**REQUIRED ACTION:** Reproduce the items from their beginning through the line containing "- **Styling changes:**", substituting "main.css" for "style.css" and leaving all else unchanged.

[RECORDS PROVIDED — start]

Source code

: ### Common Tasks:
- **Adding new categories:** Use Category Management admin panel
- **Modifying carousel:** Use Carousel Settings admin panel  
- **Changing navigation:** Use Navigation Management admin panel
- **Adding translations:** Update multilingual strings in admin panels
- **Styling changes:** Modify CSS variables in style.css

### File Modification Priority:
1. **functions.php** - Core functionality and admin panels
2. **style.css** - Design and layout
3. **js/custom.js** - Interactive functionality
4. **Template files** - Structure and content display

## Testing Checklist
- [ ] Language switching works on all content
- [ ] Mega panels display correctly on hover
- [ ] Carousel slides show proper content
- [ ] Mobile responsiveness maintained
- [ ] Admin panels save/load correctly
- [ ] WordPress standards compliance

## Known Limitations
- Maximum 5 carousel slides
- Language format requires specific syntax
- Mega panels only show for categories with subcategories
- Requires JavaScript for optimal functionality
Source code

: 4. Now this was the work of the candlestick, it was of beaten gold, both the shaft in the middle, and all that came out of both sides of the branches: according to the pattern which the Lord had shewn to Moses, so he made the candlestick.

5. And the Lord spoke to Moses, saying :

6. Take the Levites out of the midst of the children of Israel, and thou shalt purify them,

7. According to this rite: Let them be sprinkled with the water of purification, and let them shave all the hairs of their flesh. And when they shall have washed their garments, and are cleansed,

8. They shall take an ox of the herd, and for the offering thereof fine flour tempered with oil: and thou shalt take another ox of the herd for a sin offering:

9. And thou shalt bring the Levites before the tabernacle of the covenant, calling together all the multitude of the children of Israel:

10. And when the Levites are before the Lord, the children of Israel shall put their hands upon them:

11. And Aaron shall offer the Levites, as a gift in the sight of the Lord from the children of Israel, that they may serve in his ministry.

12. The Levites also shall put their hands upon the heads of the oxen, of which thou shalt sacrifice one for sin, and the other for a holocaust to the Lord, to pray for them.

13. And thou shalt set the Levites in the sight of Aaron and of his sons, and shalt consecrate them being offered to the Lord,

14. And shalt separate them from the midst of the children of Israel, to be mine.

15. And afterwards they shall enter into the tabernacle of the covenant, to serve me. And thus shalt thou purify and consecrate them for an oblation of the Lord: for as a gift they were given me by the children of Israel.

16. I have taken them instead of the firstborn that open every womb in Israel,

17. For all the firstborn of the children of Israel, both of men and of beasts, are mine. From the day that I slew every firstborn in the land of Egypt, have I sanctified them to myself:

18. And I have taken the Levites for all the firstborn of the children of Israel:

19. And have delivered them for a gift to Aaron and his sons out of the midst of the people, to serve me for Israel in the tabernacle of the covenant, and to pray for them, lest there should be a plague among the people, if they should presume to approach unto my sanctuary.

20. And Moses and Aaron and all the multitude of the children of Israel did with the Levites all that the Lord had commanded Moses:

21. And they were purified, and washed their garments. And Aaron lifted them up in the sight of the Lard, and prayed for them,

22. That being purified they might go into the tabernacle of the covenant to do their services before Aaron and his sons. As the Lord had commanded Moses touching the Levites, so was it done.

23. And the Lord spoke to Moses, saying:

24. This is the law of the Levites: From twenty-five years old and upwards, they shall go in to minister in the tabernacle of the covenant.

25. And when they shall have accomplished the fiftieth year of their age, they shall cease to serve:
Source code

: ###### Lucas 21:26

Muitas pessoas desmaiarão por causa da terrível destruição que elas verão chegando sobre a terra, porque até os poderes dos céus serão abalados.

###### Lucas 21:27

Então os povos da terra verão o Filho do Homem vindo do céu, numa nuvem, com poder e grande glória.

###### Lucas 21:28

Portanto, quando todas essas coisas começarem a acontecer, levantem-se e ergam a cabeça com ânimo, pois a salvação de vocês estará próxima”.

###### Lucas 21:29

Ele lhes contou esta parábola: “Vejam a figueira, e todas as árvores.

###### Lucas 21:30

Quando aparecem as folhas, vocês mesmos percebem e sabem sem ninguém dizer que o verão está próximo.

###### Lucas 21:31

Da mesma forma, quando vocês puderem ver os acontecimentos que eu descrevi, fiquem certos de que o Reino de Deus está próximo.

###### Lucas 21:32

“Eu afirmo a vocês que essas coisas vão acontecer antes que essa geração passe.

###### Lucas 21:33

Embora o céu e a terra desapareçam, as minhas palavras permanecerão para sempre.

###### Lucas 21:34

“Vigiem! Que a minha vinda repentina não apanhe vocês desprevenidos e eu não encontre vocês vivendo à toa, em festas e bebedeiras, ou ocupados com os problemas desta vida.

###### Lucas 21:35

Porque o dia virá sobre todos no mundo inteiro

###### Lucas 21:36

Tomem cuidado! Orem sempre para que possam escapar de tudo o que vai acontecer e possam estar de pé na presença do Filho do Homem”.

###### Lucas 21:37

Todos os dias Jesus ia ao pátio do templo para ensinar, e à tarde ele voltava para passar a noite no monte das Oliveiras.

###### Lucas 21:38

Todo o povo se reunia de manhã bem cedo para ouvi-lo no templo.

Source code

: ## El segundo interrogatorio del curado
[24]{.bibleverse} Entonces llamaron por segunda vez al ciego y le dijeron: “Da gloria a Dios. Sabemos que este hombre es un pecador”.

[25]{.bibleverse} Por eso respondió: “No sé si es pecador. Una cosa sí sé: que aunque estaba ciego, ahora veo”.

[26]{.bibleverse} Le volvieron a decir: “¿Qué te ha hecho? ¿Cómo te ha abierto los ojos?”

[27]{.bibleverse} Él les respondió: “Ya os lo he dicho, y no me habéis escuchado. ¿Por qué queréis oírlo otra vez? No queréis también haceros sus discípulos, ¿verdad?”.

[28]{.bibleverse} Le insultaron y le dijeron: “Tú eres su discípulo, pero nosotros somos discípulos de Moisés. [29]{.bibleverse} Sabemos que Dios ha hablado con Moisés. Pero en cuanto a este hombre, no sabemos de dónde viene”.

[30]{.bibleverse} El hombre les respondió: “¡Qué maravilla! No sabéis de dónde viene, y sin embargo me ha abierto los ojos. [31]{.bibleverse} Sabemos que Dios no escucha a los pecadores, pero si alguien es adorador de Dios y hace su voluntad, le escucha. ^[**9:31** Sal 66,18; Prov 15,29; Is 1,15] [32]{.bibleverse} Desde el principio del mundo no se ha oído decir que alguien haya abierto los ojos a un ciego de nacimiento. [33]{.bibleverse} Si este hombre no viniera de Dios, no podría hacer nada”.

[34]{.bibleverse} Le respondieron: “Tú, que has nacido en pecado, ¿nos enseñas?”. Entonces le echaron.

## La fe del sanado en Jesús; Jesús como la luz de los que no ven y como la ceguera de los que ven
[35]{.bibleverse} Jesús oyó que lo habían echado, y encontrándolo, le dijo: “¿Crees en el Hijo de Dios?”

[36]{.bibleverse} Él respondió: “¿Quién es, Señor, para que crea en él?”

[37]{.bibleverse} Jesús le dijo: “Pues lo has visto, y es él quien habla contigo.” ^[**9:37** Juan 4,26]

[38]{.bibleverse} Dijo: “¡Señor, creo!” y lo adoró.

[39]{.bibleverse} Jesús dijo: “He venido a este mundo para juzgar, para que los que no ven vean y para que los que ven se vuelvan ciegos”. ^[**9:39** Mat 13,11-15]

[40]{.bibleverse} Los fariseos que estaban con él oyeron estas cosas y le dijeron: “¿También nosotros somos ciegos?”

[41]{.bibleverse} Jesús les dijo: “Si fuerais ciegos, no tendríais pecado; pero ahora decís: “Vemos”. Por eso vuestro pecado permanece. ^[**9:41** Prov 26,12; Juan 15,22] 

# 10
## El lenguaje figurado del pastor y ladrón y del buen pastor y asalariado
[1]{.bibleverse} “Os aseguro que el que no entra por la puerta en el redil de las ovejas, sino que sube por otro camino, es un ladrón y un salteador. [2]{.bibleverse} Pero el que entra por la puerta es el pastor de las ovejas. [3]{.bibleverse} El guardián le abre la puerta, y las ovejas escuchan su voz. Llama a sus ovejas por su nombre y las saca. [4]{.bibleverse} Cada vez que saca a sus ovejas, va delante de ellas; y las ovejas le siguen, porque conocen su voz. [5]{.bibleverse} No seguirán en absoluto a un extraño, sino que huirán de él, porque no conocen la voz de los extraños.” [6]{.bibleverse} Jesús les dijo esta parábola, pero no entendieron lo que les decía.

[RECORDS PROVIDED — finish]

**EXPECTED ANSWER:**
Source code

: ### Common Tasks:
- **Adding new categories:** Use Category Management admin panel
- **Modifying carousel:** Use Carousel Settings admin panel  
- **Changing navigation:** Use Navigation Management admin panel
- **Adding translations:** Update multilingual strings in admin panels
- **Styling changes:** Modify CSS variables in main.css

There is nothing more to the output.